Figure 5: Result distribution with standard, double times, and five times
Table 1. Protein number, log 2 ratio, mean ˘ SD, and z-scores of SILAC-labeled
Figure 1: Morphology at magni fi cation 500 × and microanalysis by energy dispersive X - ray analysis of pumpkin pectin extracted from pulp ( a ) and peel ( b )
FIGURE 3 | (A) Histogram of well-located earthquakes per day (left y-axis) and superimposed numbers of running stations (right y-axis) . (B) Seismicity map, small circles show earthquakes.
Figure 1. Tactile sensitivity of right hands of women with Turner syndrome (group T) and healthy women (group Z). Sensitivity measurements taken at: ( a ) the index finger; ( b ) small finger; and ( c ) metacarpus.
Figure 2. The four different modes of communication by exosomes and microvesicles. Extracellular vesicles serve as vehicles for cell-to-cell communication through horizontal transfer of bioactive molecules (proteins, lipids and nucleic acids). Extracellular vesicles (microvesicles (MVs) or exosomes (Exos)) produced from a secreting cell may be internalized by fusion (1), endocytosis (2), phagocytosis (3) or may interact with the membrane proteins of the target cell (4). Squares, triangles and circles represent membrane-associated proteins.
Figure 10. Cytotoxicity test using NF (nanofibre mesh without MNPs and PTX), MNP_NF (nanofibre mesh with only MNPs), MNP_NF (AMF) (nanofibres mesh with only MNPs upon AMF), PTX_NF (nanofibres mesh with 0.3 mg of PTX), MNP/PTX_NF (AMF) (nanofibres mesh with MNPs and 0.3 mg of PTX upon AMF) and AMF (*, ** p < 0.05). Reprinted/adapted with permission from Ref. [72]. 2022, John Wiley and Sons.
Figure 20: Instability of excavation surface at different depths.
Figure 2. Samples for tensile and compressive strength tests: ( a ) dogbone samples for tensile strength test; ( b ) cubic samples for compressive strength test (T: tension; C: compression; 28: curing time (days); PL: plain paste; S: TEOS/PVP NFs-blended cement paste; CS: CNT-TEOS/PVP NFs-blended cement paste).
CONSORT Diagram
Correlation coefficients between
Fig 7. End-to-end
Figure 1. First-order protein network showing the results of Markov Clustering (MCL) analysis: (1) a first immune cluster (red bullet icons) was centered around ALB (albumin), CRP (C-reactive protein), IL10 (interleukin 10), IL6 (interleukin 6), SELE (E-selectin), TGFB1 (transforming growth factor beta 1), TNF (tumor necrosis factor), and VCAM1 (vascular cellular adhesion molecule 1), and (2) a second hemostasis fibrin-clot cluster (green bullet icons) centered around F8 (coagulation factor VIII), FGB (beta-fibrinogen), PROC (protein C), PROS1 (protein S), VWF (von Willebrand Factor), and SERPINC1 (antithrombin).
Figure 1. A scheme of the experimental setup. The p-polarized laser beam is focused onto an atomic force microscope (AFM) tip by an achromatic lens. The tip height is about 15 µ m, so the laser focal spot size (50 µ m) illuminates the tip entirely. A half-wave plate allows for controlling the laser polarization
--------------------
**What the task asks**
Word for word, repeat every entry listed above.

**Response box**
Figure 5: Result distribution with standard, double times, and five times
Table 1. Protein number, log 2 ratio, mean ˘ SD, and z-scores of SILAC-labeled
Figure 1: Morphology at magni fi cation 500 × and microanalysis by energy dispersive X - ray analysis of pumpkin pectin extracted from pulp ( a ) and peel ( b )
FIGURE 3 | (A) Histogram of well-located earthquakes per day (left y-axis) and superimposed numbers of running stations (right y-axis) . (B) Seismicity map, small circles show earthquakes.
Figure 1. Tactile sensitivity of right hands of women with Turner syndrome (group T) and healthy women (group Z). Sensitivity measurements taken at: ( a ) the index finger; ( b ) small finger; and ( c ) metacarpus.
Figure 2. The four different modes of communication by exosomes and microvesicles. Extracellular vesicles serve as vehicles for cell-to-cell communication through horizontal transfer of bioactive molecules (proteins, lipids and nucleic acids). Extracellular vesicles (microvesicles (MVs) or exosomes (Exos)) produced from a secreting cell may be internalized by fusion (1), endocytosis (2), phagocytosis (3) or may interact with the membrane proteins of the target cell (4). Squares, triangles and circles represent membrane-associated proteins.
Figure 10. Cytotoxicity test using NF (nanofibre mesh without MNPs and PTX), MNP_NF (nanofibre mesh with only MNPs), MNP_NF (AMF) (nanofibres mesh with only MNPs upon AMF), PTX_NF (nanofibres mesh with 0.3 mg of PTX), MNP/PTX_NF (AMF) (nanofibres mesh with MNPs and 0.3 mg of PTX upon AMF) and AMF (*, ** p < 0.05). Reprinted/adapted with permission from Ref. [72]. 2022, John Wiley and Sons.
Figure 20: Instability of excavation surface at different depths.
Figure 2. Samples for tensile and compressive strength tests: ( a ) dogbone samples for tensile strength test; ( b ) cubic samples for compressive strength test (T: tension; C: compression; 28: curing time (days); PL: plain paste; S: TEOS/PVP NFs-blended cement paste; CS: CNT-TEOS/PVP NFs-blended cement paste).
CONSORT Diagram
Correlation coefficients between
Fig 7. End-to-end
Figure 1. First-order protein network showing the results of Markov Clustering (MCL) analysis: (1) a first immune cluster (red bullet icons) was centered around ALB (albumin), CRP (C-reactive protein), IL10 (interleukin 10), IL6 (interleukin 6), SELE (E-selectin), TGFB1 (transforming growth factor beta 1), TNF (tumor necrosis factor), and VCAM1 (vascular cellular adhesion molecule 1), and (2) a second hemostasis fibrin-clot cluster (green bullet icons) centered around F8 (coagulation factor VIII), FGB (beta-fibrinogen), PROC (protein C), PROS1 (protein S), VWF (von Willebrand Factor), and SERPINC1 (antithrombin).
Figure 1. A scheme of the experimental setup. The p-polarized laser beam is focused onto an atomic force microscope (AFM) tip by an achromatic lens. The tip height is about 15 µ m, so the laser focal spot size (50 µ m) illuminates the tip entirely. A half-wave plate allows for controlling the laser polarization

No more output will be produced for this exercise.